Content starts

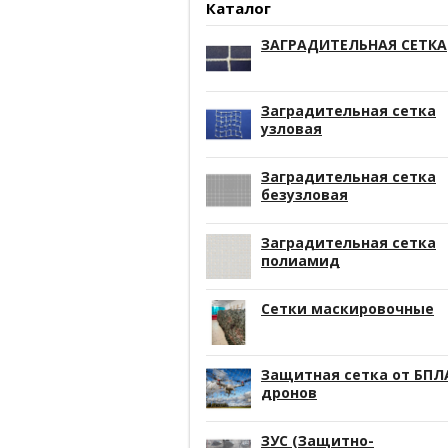
Каталог
ЗАГРАДИТЕЛЬНАЯ СЕТКА
Заградительная сетка
узловая
Заградительная сетка
безузловая
Заградительная сетка
полиамид
Сетки маскировочные
Защитная сетка от БПЛ
дронов
ЗУС (Защитно-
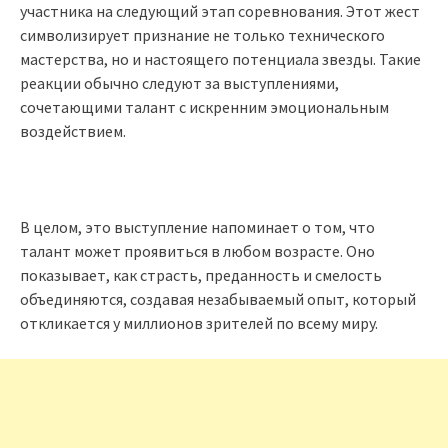
участника на следующий этап соревнования. Этот жест
символизирует признание не только технического
мастерства, но и настоящего потенциала звезды. Такие
реакции обычно следуют за выступлениями,
сочетающими талант с искренним эмоциональным
воздействием.
В целом, это выступление напоминает о том, что
талант может проявиться в любом возрасте. Оно
показывает, как страсть, преданность и смелость
объединяются, создавая незабываемый опыт, который
откликается у миллионов зрителей по всему миру.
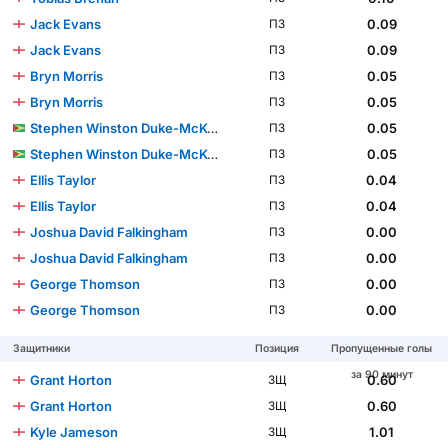
Jack Evans
0.09
ПЗ
Jack Evans
0.09
ПЗ
Bryn Morris
0.05
ПЗ
Bryn Morris
0.05
ПЗ
Stephen Winston Duke-McKenna
0.05
ПЗ
Stephen Winston Duke-McKenna
0.05
ПЗ
Ellis Taylor
0.04
ПЗ
Ellis Taylor
0.04
ПЗ
Joshua David Falkingham
0.00
ПЗ
Joshua David Falkingham
0.00
ПЗ
George Thomson
0.00
ПЗ
George Thomson
0.00
ПЗ
Защитники
Позиция
Пропущенные голы
за 90 минут
Grant Horton
0.60
ЗЩ
Grant Horton
0.60
ЗЩ
Kyle Jameson
1.01
ЗЩ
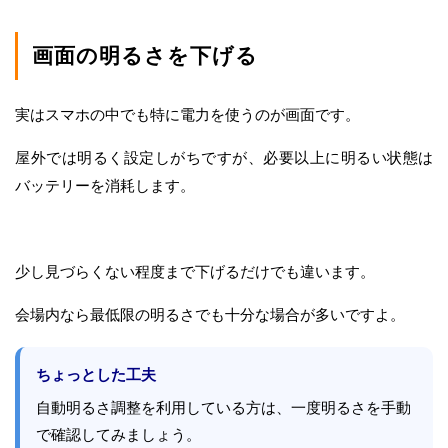
画面の明るさを下げる
実はスマホの中でも特に電力を使うのが画面です。
屋外では明るく設定しがちですが、必要以上に明るい状態は
バッテリーを消耗します。
少し見づらくない程度まで下げるだけでも違います。
会場内なら最低限の明るさでも十分な場合が多いですよ。
ちょっとした工夫
自動明るさ調整を利用している方は、一度明るさを手動
で確認してみましょう。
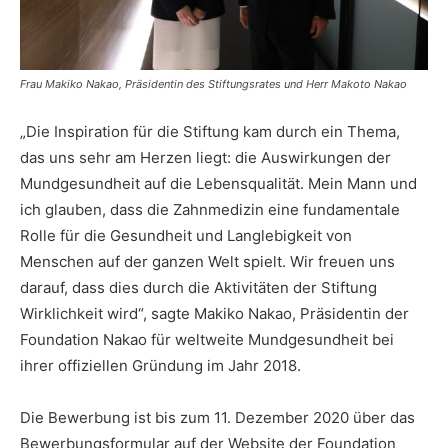
Frau Makiko Nakao, Präsidentin des Stiftungsrates und Herr Makoto Nakao
„Die Inspiration für die Stiftung kam durch ein Thema,
das uns sehr am Herzen liegt: die Auswirkungen der
Mundgesundheit auf die Lebensqualität. Mein Mann und
ich glauben, dass die Zahnmedizin eine fundamentale
Rolle für die Gesundheit und Langlebigkeit von
Menschen auf der ganzen Welt spielt. Wir freuen uns
darauf, dass dies durch die Aktivitäten der Stiftung
Wirklichkeit wird“, sagte Makiko Nakao, Präsidentin der
Foundation Nakao für weltweite Mundgesundheit bei
ihrer offiziellen Gründung im Jahr 2018.
Die Bewerbung ist bis zum 11. Dezember 2020 über das
Bewerbungsformular auf der Website der Foundation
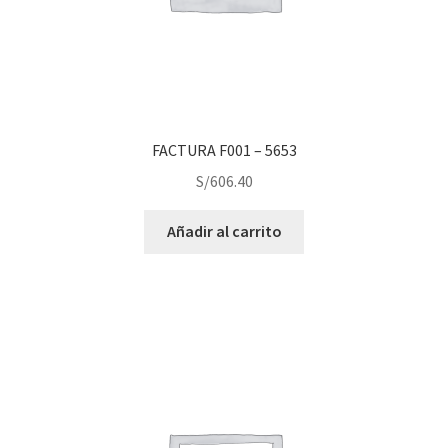
FACTURA F001 – 5653
S/
606.40
Añadir al carrito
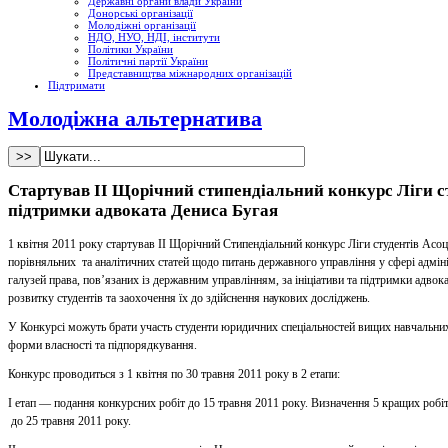
Державні органи влади України
Донорські організації
Молодіжні організації
НДО, НУО, НДІ, інститути
Політики України
Політичні партії України
Представництва міжнародних організацій
Підтримати
Молодіжна альтернатива
Стартував ІІ Щорічний стипендіальний конкурс Ліги ст
підтримки адвоката Дениса Бугая
1 квітня 2011 року стартував II Щорічний Стипендіальний конкурс Ліги студентів Асоц
порівняльних та аналітичних статей щодо питань державного управління у сфері адміні
галузей права, пов’язаних із державним управлінням, за ініціативи та підтримки адво
розвитку студентів та заохочення їх до здійснення наукових досліджень.
У Конкурсі можуть брати участь студенти юридичних спеціальностей вищих навчальних з
форми власності та підпорядкування.
Конкурс проводиться з 1 квітня по 30 травня 2011 року в 2 етапи:
I етап — подання конкурсних робіт до 15 травня 2011 року. Визначення 5 кращих робіт
до 25 травня 2011 року.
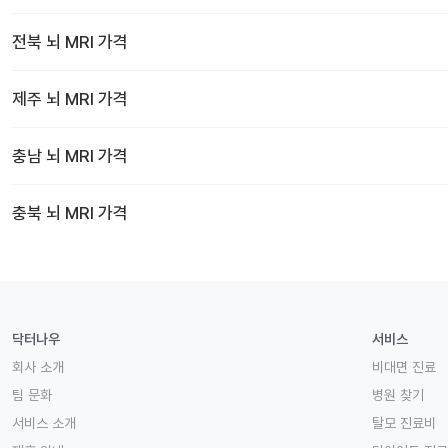
전북
뇌 MRI
가격
제주
뇌 MRI
가격
충남
뇌 MRI
가격
충북
뇌 MRI
가격
닥터나우
서비스
회사 소개
비대면 진료
팀 문화
병원 찾기
서비스 소개
탈모 진료비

Content ends

WHAT IS BEING ASKED -
Collect each line above holding the string "Ліги".

RESPONSE BOX -
Стартував ІІ Щорічний стипендіальний конкурс Ліги ст
1 квітня 2011 року стартував II Щорічний Стипендіальний конкурс Ліги студентів Асоц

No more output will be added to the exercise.